● Source text

# can no longer access shared folder on mapped drive?!



## shazzat (Sep 1, 2010)

Hi guys,

I have been trying to open the share folder on my external hard drive but when I click on the folder - I can see it listed under the mapped drive, I get the error -
An error occurred while reconnecting Z: to \\myDrive\share
Microsoft Windows Network: The network name cannot be found.

This connection has not been restored.
with an error code: 0x80070035. The network path was not found.


I then created another folder on the drive and this one I can access with no problems. My little sister was looking at photos last night on the drive and since then it isn't working, but she swears she didn't do anything! ha

I then tried disconnecting the mapped drive and connecting it again. When I browse for the drive to map, I see the HDD, then click on the folder I want to map then pops up a network error:

Windows cannot access \\myDrive\share

Error code: 0x80070043. The network name cannot be found.


Any ideas what is going on? Any suggestions is greatly appreciated!!!!


----------



## 2xg (Aug 5, 2009)

Hello and Welcome to TSF!

What type of external device is this? Is this connected directly to a computer thru a USB cable or you have this storage device connected to your router by using a network cable? Either one...have you tried unplugging the cable or turning off the Device then turn in back on?


----------



## shazzat (Sep 1, 2010)

Hi 2xg,

It is a linkstation HDD which is connected to the router. I have tried turning it off and on, unplugging it, I just keep getting the same errors. It is the sam ewhen I try from my other laptop as well.

any other ideas? Thanks for your help with this!

Shaz


----------



## 2xg (Aug 5, 2009)

Have you tried to access the drive using an IP \\192.168.1.X\share (just an ex., you shd know the IP Address of the Storage Device). By any chance the device is not configured as DHCP, bec. that is not an advisable configuration, it should have been configured as Static?


----------

● Entries supplied
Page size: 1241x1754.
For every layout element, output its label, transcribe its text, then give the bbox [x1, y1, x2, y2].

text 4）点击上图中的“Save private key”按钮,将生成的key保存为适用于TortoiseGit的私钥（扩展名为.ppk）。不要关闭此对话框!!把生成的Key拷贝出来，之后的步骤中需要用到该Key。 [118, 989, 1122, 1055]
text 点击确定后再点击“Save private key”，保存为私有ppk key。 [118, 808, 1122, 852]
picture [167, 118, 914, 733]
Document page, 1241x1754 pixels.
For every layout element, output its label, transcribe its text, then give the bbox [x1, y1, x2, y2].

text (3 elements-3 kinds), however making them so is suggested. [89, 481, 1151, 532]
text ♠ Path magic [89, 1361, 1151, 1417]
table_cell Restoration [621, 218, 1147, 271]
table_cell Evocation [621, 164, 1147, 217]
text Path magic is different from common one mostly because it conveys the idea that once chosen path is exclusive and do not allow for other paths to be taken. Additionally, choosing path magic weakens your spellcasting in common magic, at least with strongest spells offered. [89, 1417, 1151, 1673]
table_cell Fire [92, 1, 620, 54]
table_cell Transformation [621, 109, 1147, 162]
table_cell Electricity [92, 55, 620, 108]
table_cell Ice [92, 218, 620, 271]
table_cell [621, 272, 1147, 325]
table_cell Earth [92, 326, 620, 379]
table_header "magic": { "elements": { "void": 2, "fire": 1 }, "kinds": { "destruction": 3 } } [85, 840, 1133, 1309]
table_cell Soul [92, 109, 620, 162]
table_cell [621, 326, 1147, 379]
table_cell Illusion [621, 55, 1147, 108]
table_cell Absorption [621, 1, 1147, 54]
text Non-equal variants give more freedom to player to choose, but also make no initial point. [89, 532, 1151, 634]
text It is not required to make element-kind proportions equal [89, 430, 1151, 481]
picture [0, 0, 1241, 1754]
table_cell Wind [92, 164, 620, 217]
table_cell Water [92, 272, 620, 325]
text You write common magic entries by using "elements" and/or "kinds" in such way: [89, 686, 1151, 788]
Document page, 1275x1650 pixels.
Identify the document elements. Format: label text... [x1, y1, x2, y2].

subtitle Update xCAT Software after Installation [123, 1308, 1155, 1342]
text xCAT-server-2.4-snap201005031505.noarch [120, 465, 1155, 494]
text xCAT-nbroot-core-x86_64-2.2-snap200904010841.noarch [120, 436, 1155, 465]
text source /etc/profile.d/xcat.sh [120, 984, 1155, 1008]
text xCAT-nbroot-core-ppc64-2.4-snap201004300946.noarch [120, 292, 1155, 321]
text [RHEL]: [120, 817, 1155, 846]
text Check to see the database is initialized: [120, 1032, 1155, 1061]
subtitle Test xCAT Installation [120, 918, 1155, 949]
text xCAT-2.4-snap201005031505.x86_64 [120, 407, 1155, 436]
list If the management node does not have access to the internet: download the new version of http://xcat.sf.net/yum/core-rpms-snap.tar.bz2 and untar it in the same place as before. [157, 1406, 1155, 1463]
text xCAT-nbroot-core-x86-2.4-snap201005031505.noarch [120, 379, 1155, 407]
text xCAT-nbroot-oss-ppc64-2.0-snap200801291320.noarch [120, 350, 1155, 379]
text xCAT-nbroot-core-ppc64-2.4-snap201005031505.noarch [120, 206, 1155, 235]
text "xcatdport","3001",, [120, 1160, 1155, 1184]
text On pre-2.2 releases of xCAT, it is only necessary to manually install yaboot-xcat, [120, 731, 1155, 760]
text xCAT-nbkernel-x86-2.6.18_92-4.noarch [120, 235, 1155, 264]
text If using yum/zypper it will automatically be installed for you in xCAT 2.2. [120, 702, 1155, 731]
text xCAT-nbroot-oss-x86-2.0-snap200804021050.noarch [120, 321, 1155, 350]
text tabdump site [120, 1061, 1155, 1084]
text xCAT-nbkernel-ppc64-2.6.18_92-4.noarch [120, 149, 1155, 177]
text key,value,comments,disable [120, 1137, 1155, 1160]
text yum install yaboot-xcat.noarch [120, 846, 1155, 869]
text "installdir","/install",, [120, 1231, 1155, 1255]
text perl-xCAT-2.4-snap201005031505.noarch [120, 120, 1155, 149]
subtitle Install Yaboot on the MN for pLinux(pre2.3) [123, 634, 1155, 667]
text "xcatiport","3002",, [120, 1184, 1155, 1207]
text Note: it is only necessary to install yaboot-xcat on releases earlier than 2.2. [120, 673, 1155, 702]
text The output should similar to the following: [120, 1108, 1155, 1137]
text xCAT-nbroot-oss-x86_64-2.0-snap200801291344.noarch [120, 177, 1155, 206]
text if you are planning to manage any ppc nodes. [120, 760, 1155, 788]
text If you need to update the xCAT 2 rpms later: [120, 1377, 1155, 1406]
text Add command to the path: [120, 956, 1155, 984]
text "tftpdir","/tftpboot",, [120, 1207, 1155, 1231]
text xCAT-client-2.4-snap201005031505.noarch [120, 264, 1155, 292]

● Task objective
Write out, word for word, the stretch of the mapped-drive thread that runs from "with an error" up to and including "is greatly appreciated!!!!".

● Complete output
with an error code: 0x80070035. The network path was not found.


I then created another folder on the drive and this one I can access with no problems. My little sister was looking at photos last night on the drive and since then it isn't working, but she swears she didn't do anything! ha

I then tried disconnecting the mapped drive and connecting it again. When I browse for the drive to map, I see the HDD, then click on the folder I want to map then pops up a network error:

Windows cannot access \\myDrive\share

Error code: 0x80070043. The network name cannot be found.


Any ideas what is going on? Any suggestions is greatly appreciated!!!!